Post: Enchentes no Nepal deixam mortos e centenas de desaparecidos na fronteira com o Tibete

Uma série de inundações repentinas atingiu nesta quarta-feira (26) a região da fronteira entre o Nepal e o Tibete, na China, deixando mortos, centenas de desaparecidos e um cenário de grande destruição. O número de vítimas ainda é atualizado pelas autoridades. Relatos mais recentes apontam pelo menos 17 mortos, enquanto quase 400 viajantes foram dados como desaparecidos nas áreas afetadas.

Segundo o Conselho de Turismo do Nepal, um levantamento preliminar identificou 384 viajantes desaparecidos, sendo 291 estrangeiros e 93 cidadãos nepaleses. Entre os estrangeiros estão 105 indianos, três norte-americanos e 12 britânicos. Cerca de oito sul-coreanos também foram apontados como desaparecidos, segundo a agência Yonhap. As informações ainda estão sendo verificadas pelas autoridades em conjunto com agências de turismo, guias e equipes de segurança.

A inundação ocorreu após um deslizamento de terra atingir o rio Lhende Khola, na região do Himalaia. Uma grande quantidade de lama, pedras e água avançou pela região, destruindo casas, veículos, estradas, pontes e estruturas de projetos hidrelétricos. Imagens registradas no local mostram moradores fugindo da correnteza e construções sendo atingidas pela força das águas.

As áreas de Syapru Besi e Timure, no distrito montanhoso de Rasuwa, estão entre as mais afetadas. Helicópteros de resgate não conseguiram pousar no local devido ao nível elevado do rio. Segundo autoridades, os acessos também estavam bloqueados por grande quantidade de sedimentos.

O administrador distrital Narendra Pariyar alertou para a possibilidade de um número ainda maior de vítimas e pediu que moradores das margens do rio Bhote Koshi se deslocassem para áreas mais altas. Uma profissional de saúde da região relatou à Reuters que comunidades próximas ao rio foram completamente destruídas e que cinco de seus familiares estão desaparecidos.

Risco de uma nova inundação

A causa exata do deslizamento ainda não foi determinada. Um terremoto de magnitude 4,4 foi registrado na região cerca de sete minutos antes do horário indicado em imagens de câmeras de segurança, segundo o Centro Alemão de Pesquisa em Geociências (GFZ). Especialistas, no entanto, afirmam que ainda não é possível confirmar se o tremor provocou o desastre.

O especialista Qianggong Zhang, do Centro Internacional para o Desenvolvimento Integrado de Montanhas, afirmou que uma avalanche de gelo e rochas no rio pode ter desencadeado a inundação. Segundo ele, ainda existe um bloqueio rio acima, o que aumenta o risco de uma segunda onda de enchentes.
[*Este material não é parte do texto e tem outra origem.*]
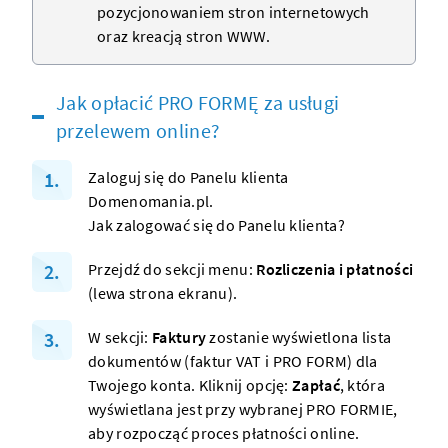
pozycjonowaniem stron internetowych
oraz kreacją
stron WWW
.
Jak opłacić PRO FORMĘ za usługi
przelewem online?
Zaloguj się do
Panelu klienta
Domenomania.pl
.
Jak zalogować się do Panelu klienta?
Przejdź do sekcji menu:
Rozliczenia i płatności
(lewa strona ekranu).
W sekcji:
Faktury
zostanie wyświetlona lista
dokumentów (faktur VAT i PRO FORM) dla
Twojego konta. Kliknij opcję:
Zapłać
, która
wyświetlana jest przy wybranej PRO FORMIE,
aby rozpocząć proces płatności online.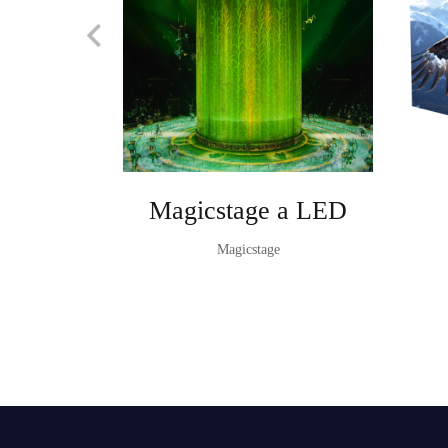
Magicstage a LED
Magicstage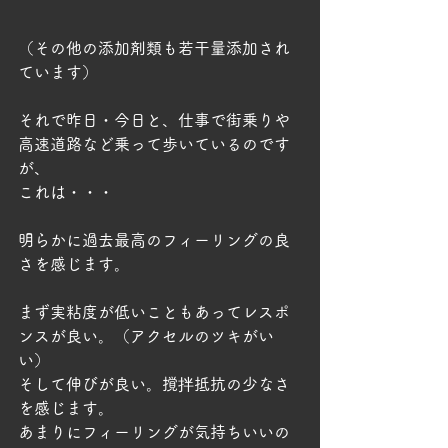
（その他の添加剤類も若干量添加され
ています）
それで昨日・今日と、仕事で街乗りや
高速道路など乗って歩いているのです
が、
これは・・・
明らかに過去最高のフィーリングの良
さを感じます。
まず実粘度が低いこともあってレスポ
ンスが良い。（アクセルのツキがい
い）
そして伸びが良い。撹拌抵抗の少なさ
を感じます。
あまりにフィーリングが気持ちいいの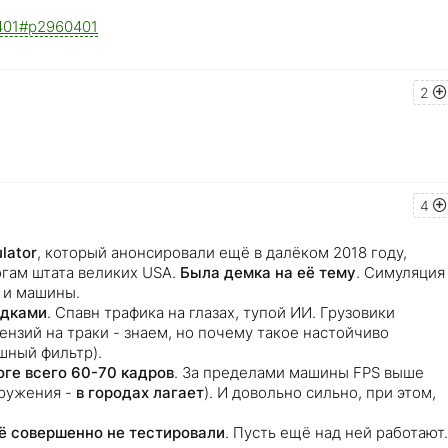
60401#p2960401
2
4
ulato
r
, который анонсировали ещё в далёком 2018 году,
огам штата великих USA.
Была демка на её тему
. Симуляция
 и машины.
адками
. Спавн трафика на глазах, тупой ИИ. Грузовики
нзий на траки - знаем, но почему такое настойчиво
ушный фильтр).
оге всего 60-70 кадров
. За пределами машины FPS выше
кружения -
в городах лагает
). И довольно сильно, при этом,
её совершенно не тестировали
. Пусть ещё над ней работают.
Na China, o deslizamento atingiu a região do porto de Gyirong, interrompendo estradas, comunicações e o fornecimento de energia. Pelo menos 574 socorristas foram mobilizados para atuar na passagem de fronteira, segundo a televisão estatal chinesa CCTV.

O presidente chinês, Xi Jinping, determinou esforços de busca e resgate em grande escala e pediu o reforço dos sistemas de monitoramento e alerta para evitar novos desastres. No Nepal, forças policiais e militares também participam das operações de resgate.
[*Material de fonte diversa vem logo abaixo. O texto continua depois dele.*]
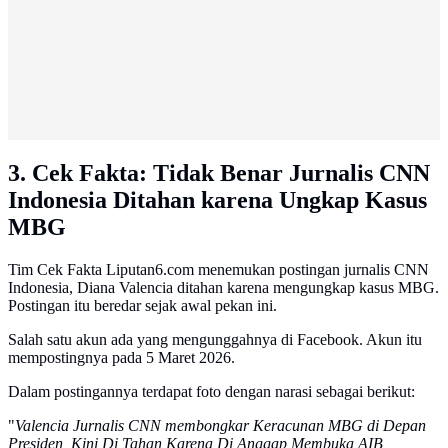
3. Cek Fakta: Tidak Benar Jurnalis CNN
Indonesia Ditahan karena Ungkap Kasus
MBG
Tim Cek Fakta Liputan6.com menemukan postingan jurnalis CNN
Indonesia, Diana Valencia ditahan karena mengungkap kasus MBG.
Postingan itu beredar sejak awal pekan ini.
Salah satu akun ada yang mengunggahnya di Facebook. Akun itu
mempostingnya pada 5 Maret 2026.
Dalam postingannya terdapat foto dengan narasi sebagai berikut:
"
Valencia Jurnalis CNN membongkar Keracunan MBG di Depan
Presiden, Kini Di Tahan Karena Di Anggap Membuka AIB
A inundação ainda provocou impactos no fornecimento de energia do Nepal. Segundo o Ministério da Energia do país, 430 megawatts de capacidade foram afetados, principalmente por danos em projetos hidrelétricos.

Alertas de inundação também foram emitidos para os estados indianos de Uttar Pradesh e Bihar, que fazem fronteira com o Nepal e recebem águas de rios que descem das montanhas do Himalaia.
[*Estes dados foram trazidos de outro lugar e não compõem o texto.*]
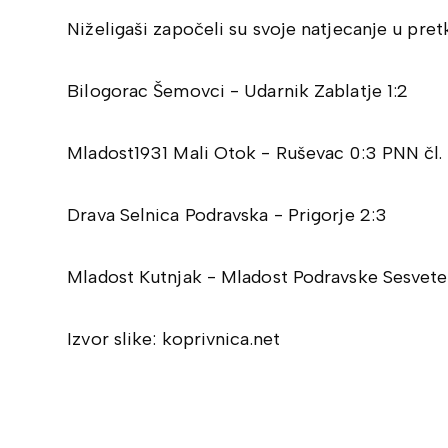
Niželigaši započeli su svoje natjecanje u pretko
Bilogorac Šemovci - Udarnik Zablatje 1:2
Mladost1931 Mali Otok - Ruševac 0:3 PNN čl.
Drava Selnica Podravska - Prigorje 2:3
Mladost Kutnjak - Mladost Podravske Sesvete
Izvor slike: koprivnica.net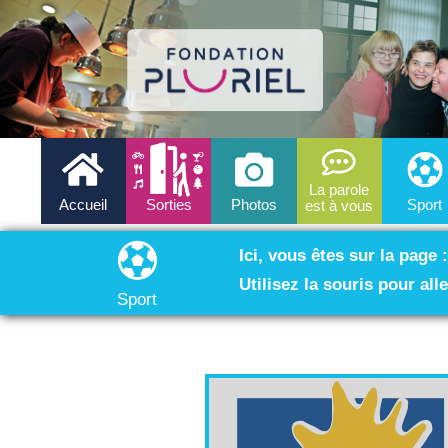
La parole
Accueil
Sorties
Photos
Sport
est à vous
Ici, vous êtes sur la page 
Utilisez la souris pour all
Sport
O rio Bhote Koshi nasce no Tibete e atravessa o Nepal antes de chegar ao rio Trishuli, que segue em direção à Índia. Em 2025, uma inundação no mesmo rio matou nove pessoas, deixou 24 desaparecidas e destruiu uma ponte que ligava o Nepal à China. Na ocasião, o desastre foi posteriormente associado ao esvaziamento de um lago supraglacial no Tibete.